Beppu and Yufuin are the 2 most famous places in Kyushu for hot springs. Yufuin is far more quiet and relaxing. Beppu is a medium sized city that along with its hot springs also has its Beppu Hells - more places that are too hot for hot springs yet show a unique atmosphere, and these days, some real local kitsch. Nearby is also one of Japan’s best monkey parks, with over 500 macaques, walking around and among you.

Kagoshima is another great place for hot springs, hot sand baths, some famous shochu liquor and black pork, and the mammoth live volcano, Sakurajima, always sitting in the background and ready to blow its top. Walking around the perimeter is an unforgettable experience.

Out of the way Miyazaki has some very nice natural scenery as well, famous for its surfing beaches, but really best known for its gorgeous Takachiho, a gorge with a really nice waterfall, created about 125,000 years ago. Its coast is very nice with several good sights like Udo Shrine and Cape Toi.

11. Yamaguchi

Back on Honshu, Fukuoka’s neighbor Yamaguchi is an often ignored and bypassed place, to the loss of all those who never stop there. Shimonoseki has some very nice sights and locations for some of Japan’s older history.
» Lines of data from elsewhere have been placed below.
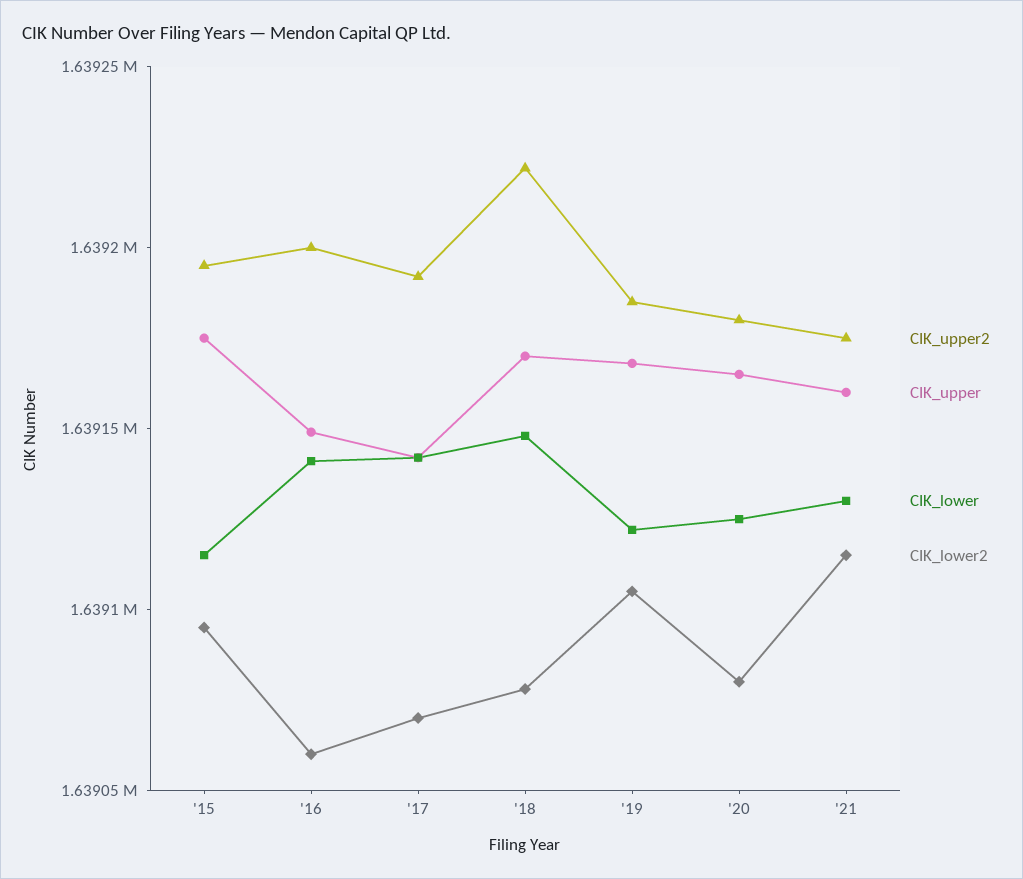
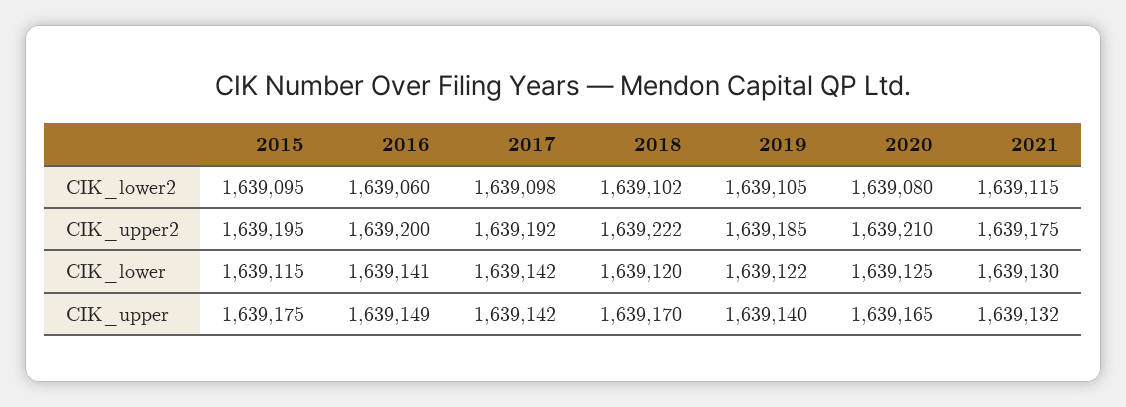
CIK_lower2, '17: 1639070 -> 1639098
CIK_lower, '18: 1639150 -> 1639120
CIK_lower2, '18: 1639080 -> 1639102
CIK_upper, '19: 1639170 -> 1639140
CIK_upper2, '20: 1639180 -> 1639210
CIK_upper, '21: 1639160 -> 1639132

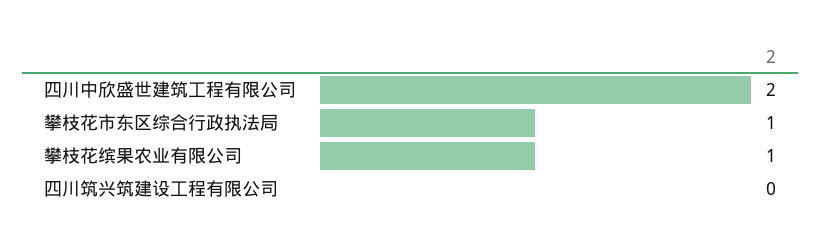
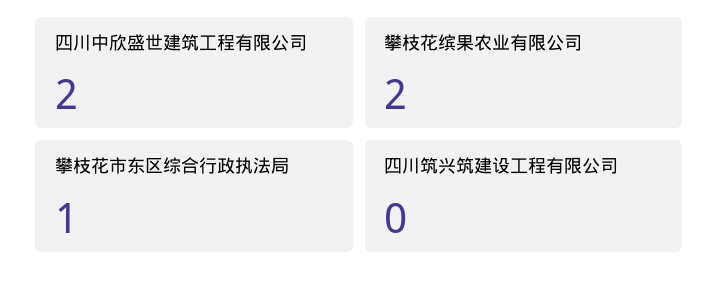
攀枝花缤果农业有限公司: 1 -> 2

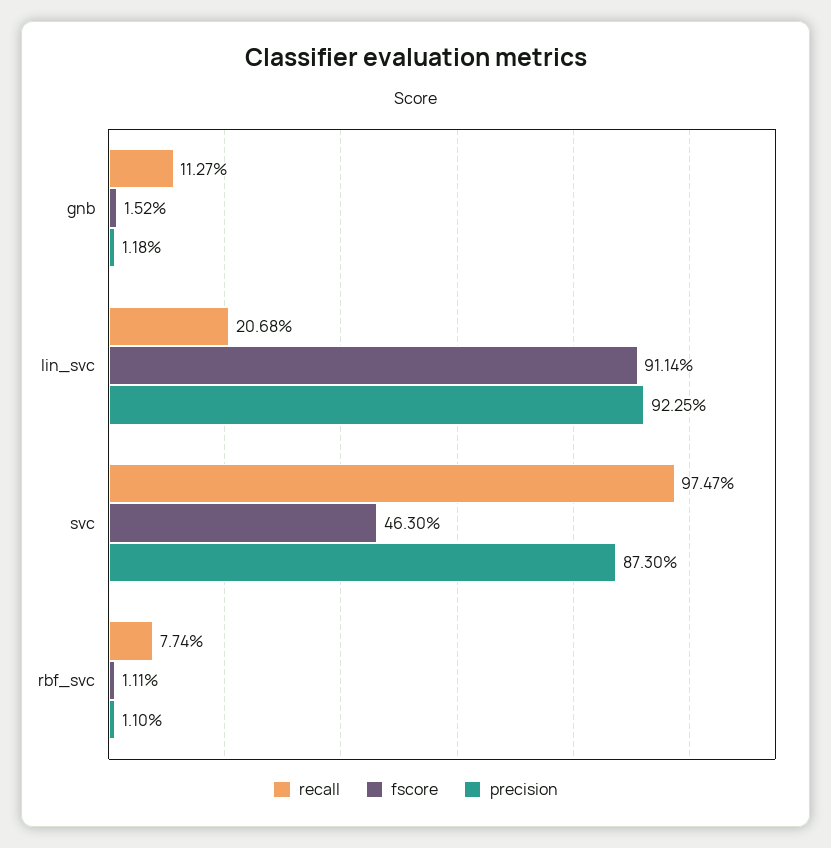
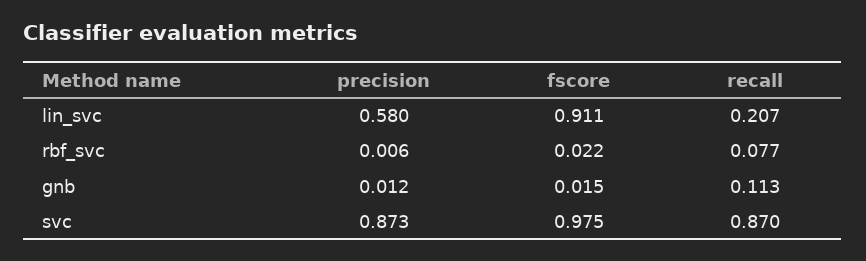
precision, lin_svc: 0.9225 -> 0.58
recall, svc: 0.9747 -> 0.87
fscore, svc: 0.463 -> 0.975
fscore, rbf_svc: 0.0111 -> 0.022
precision, rbf_svc: 0.011 -> 0.006

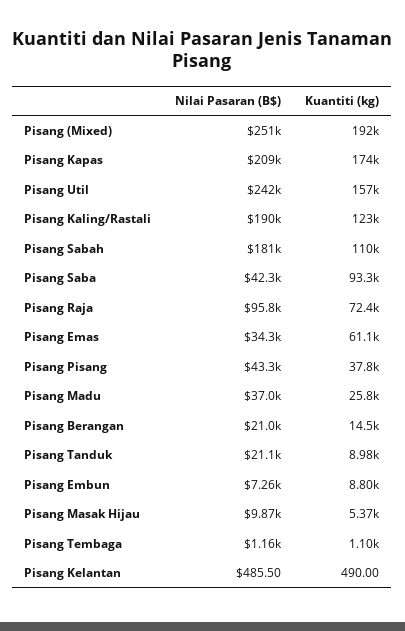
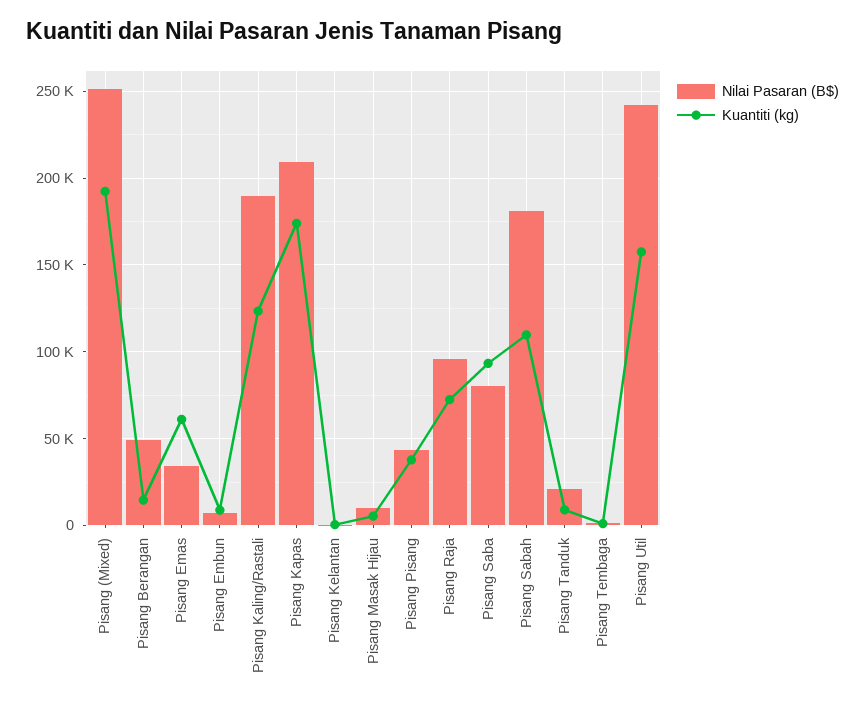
Nilai Pasaran (B$), Pisang Saba: 42300 -> 80000
Nilai Pasaran (B$), Pisang Madu: 37000 -> none
Kuantiti (kg), Pisang Madu: 25800 -> none
Nilai Pasaran (B$), Pisang Berangan: 21000 -> 50000

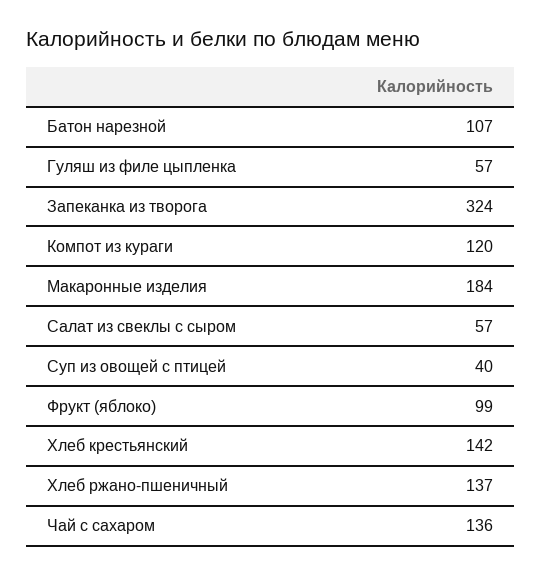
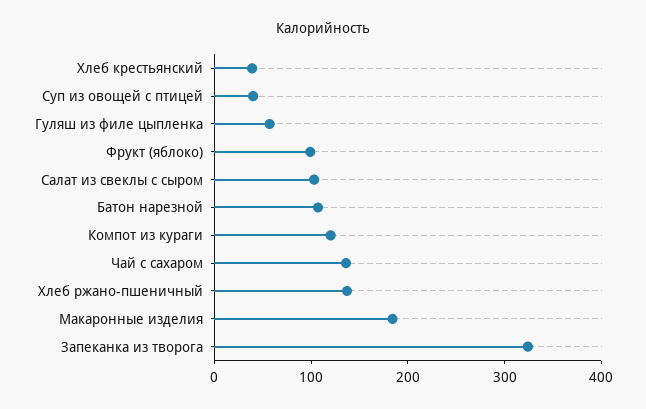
Салат из свеклы с сыром: 57 -> 100
Хлеб крестьянский: 142 -> 40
In the middle of the prefecture is Akiyoshido, Japan’s finest limestone cave running 9 km long (only 1 km is open to walk through) where you can see an underground river, and above ground go hiking on Akiyoshidai, a huge karst plateau that was a huge coral reef over 300 million years ago. There is also historic Hagi, and in Nagato, the Motonosumi Inari Shrine, one of the best inari shrines in Japan. Getting a Kyushu Rail Pass can be one great way to save money and get around quickly (there are several versions), or if driving on the expressways, a Kyushu Expressway Pass is another good money saver.

12. Sapporo

When you think of Japanese winter, you tend to think of Sapporo, the ice sculptures, the snow festivals. The Shikotsu Toya National Park is located in the south of the northern island of Hokkaido. The two lakes that sit in volcanic craters, Lake Shikotsu and Lake Toya stand out in the park. The area, like many other places in Japan, is famous for its hot springs. Its proximity to Sapporo makes it a very attractive destination for domestic and foreign tourists.

Thanks to its location and the spectacular nature that surrounds it, being in the middle of Shikotsu-Toya National Park, Jozankei Onsen is a popular excursion from Sapporo.

Other exquisite places to visit include the Historic Osaka Castle fortress, the temples of Nara, the shrine island of Miyajima and the Japanese Alps. Finally, your stay is not complete without attending Fukuoka's traditional festivals. If you've never traveled to this part of the world, it's about time, since these best places to visit in Japan offer experiences you've never had before.

What's also great is that the country is less expensive than other major destinations. Convenient and cost-effective public transportation is an excellent option if you're traveling on a budget. Prepare to get impressed and mesmerized by the amazing country of Japan.